Description of the task: Type out every line of text in the listing below exactly as it appears, omitting the pictures.

(Dataset entries)
=== Begin Enclosure ===

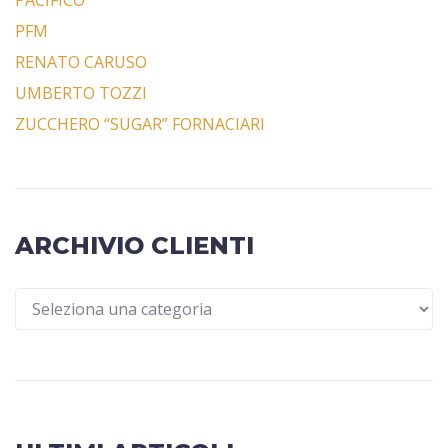
PACIFICO
PFM
RENATO CARUSO
UMBERTO TOZZI
ZUCCHERO “SUGAR” FORNACIARI
ARCHIVIO CLIENTI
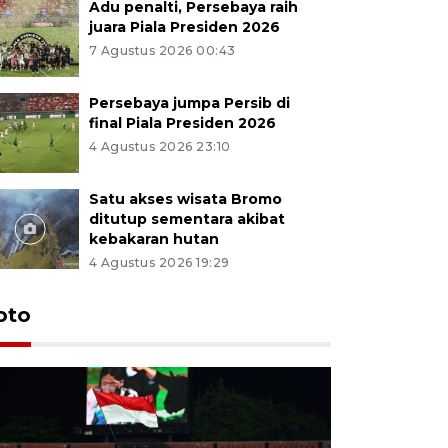
Adu penalti, Persebaya raih
juara Piala Presiden 2026
7 Agustus 2026 00:43
Persebaya jumpa Persib di
final Piala Presiden 2026
4 Agustus 2026 23:10
Satu akses wisata Bromo
ditutup sementara akibat
kebakaran hutan
4 Agustus 2026 19:29
Persebaya
oto
Presiden
pinalti l
7 Agustus 202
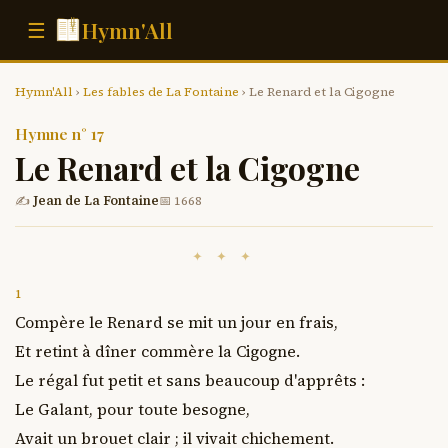
Hymn'All
☰
Hymn'All
›
Les fables de La Fontaine
› Le Renard et la Cigogne
Hymne n° 17
Le Renard et la Cigogne
✍
Jean de La Fontaine
📅 1668
✦ ✦ ✦
1
Compère le Renard se mit un jour en frais,

Et retint à dîner commère la Cigogne.

Le régal fut petit et sans beaucoup d'apprêts :

Le Galant, pour toute besogne,

Avait un brouet clair ; il vivait chichement.
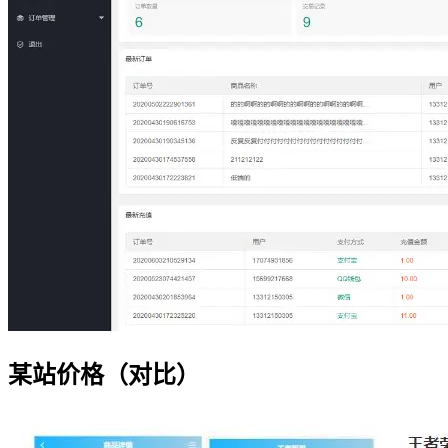
某站价格（对比）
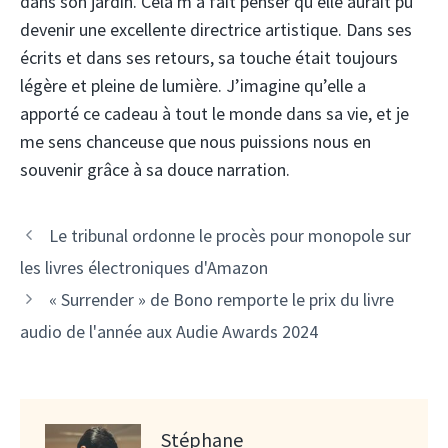
dans son jardin. Cela m’a fait penser qu’elle aurait pu
devenir une excellente directrice artistique. Dans ses
écrits et dans ses retours, sa touche était toujours
légère et pleine de lumière. J’imagine qu’elle a
apporté ce cadeau à tout le monde dans sa vie, et je
me sens chanceuse que nous puissions nous en
souvenir grâce à sa douce narration.
Le tribunal ordonne le procès pour monopole sur
les livres électroniques d'Amazon
« Surrender » de Bono remporte le prix du livre
audio de l'année aux Audie Awards 2024
Stéphane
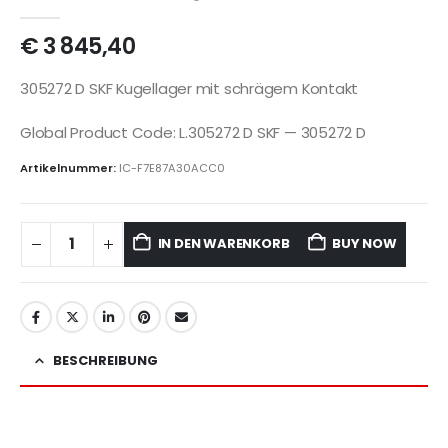
€
3 845,40
305272 D SKF Kugellager mit schrägem Kontakt
Global Product Code: L.305272 D SKF — 305272 D
Artikelnummer:
IC-F7E87A30ACC0
IN DEN WARENKORB
BUY NOW
BESCHREIBUNG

=== End Enclosure ===

Your response:
PACIFICO
PFM
RENATO CARUSO
UMBERTO TOZZI
ZUCCHERO “SUGAR” FORNACIARI
ARCHIVIO CLIENTI
Adu penalti, Persebaya raih
juara Piala Presiden 2026
7 Agustus 2026 00:43
Persebaya jumpa Persib di
final Piala Presiden 2026
4 Agustus 2026 23:10
Satu akses wisata Bromo
ditutup sementara akibat
kebakaran hutan
4 Agustus 2026 19:29
Persebaya
oto
Presiden
pinalti l
7 Agustus 202
Hymn'All
☰
Hymn'All
›
Les fables de La Fontaine
› Le Renard et la Cigogne
Hymne n° 17
Le Renard et la Cigogne
✍
Jean de La Fontaine
📅 1668
✦ ✦ ✦
1
Compère le Renard se mit un jour en frais,

Et retint à dîner commère la Cigogne.

Le régal fut petit et sans beaucoup d'apprêts :

Le Galant, pour toute besogne,

Avait un brouet clair ; il vivait chichement.
某站价格（对比）
dans son jardin. Cela m’a fait penser qu’elle aurait pu
devenir une excellente directrice artistique. Dans ses
écrits et dans ses retours, sa touche était toujours
légère et pleine de lumière. J’imagine qu’elle a
apporté ce cadeau à tout le monde dans sa vie, et je
me sens chanceuse que nous puissions nous en
souvenir grâce à sa douce narration.
Le tribunal ordonne le procès pour monopole sur
les livres électroniques d'Amazon
« Surrender » de Bono remporte le prix du livre
audio de l'année aux Audie Awards 2024
Stéphane
€
3 845,40
305272 D SKF Kugellager mit schrägem Kontakt
Global Product Code: L.305272 D SKF — 305272 D
Artikelnummer:
IC-F7E87A30ACC0
IN DEN WARENKORB
BUY NOW
BESCHREIBUNG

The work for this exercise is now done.